(Stored data entries)
<<<<

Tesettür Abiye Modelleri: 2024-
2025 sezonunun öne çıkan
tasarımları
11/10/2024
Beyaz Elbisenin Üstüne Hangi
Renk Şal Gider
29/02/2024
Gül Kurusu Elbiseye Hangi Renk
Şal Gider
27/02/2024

>>>>

Give the count of lines in the records above that hold the string "Renk", and only that count.

Solution to this task | 2